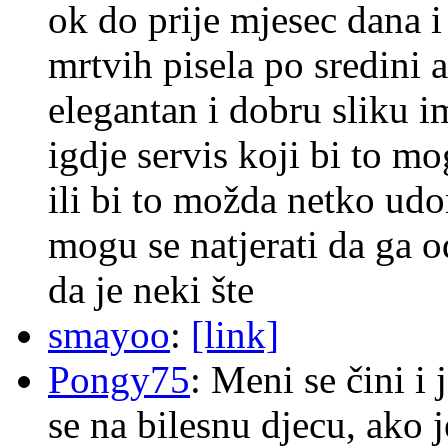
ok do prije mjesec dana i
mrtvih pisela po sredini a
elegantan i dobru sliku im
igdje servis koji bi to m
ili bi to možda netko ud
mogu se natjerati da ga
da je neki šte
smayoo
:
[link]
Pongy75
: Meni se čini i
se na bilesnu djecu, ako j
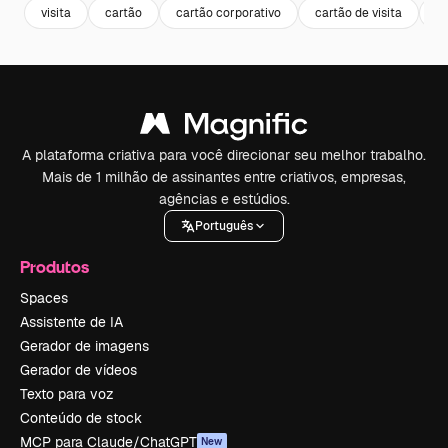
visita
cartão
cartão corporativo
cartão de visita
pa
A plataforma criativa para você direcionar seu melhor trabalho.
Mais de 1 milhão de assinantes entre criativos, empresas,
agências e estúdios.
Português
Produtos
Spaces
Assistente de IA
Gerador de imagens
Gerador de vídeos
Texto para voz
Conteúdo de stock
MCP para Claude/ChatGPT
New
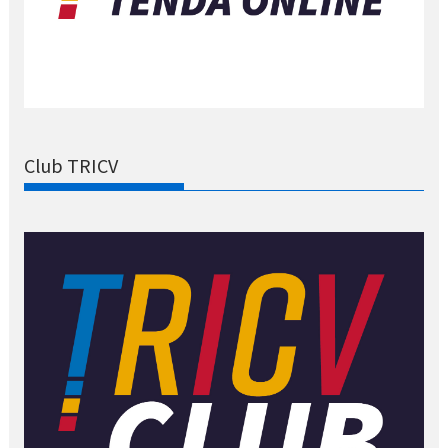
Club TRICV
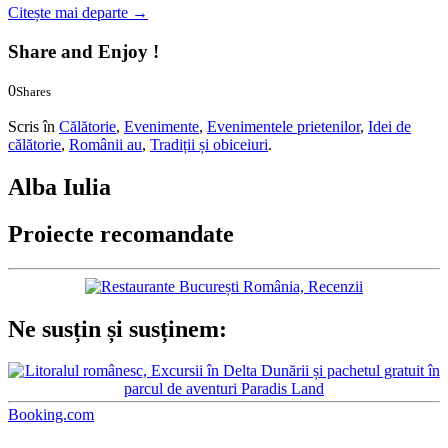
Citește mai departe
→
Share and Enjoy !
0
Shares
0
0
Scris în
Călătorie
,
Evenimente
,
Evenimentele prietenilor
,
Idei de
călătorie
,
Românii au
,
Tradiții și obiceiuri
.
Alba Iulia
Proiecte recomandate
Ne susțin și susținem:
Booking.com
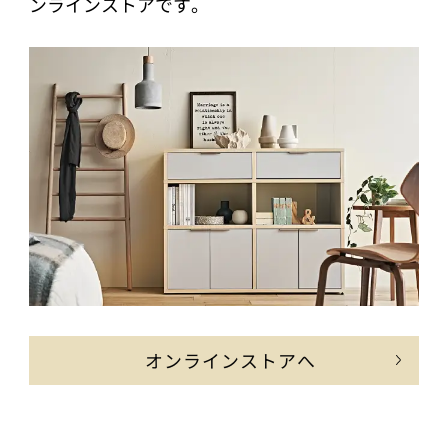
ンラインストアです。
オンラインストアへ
▬▬▬
TASK STATEMENT.
Among the lines above, please find those with "Gerador" and copy them.

SOLUTION FOR THIS TASK.
Gerador de imagens
Gerador de vídeos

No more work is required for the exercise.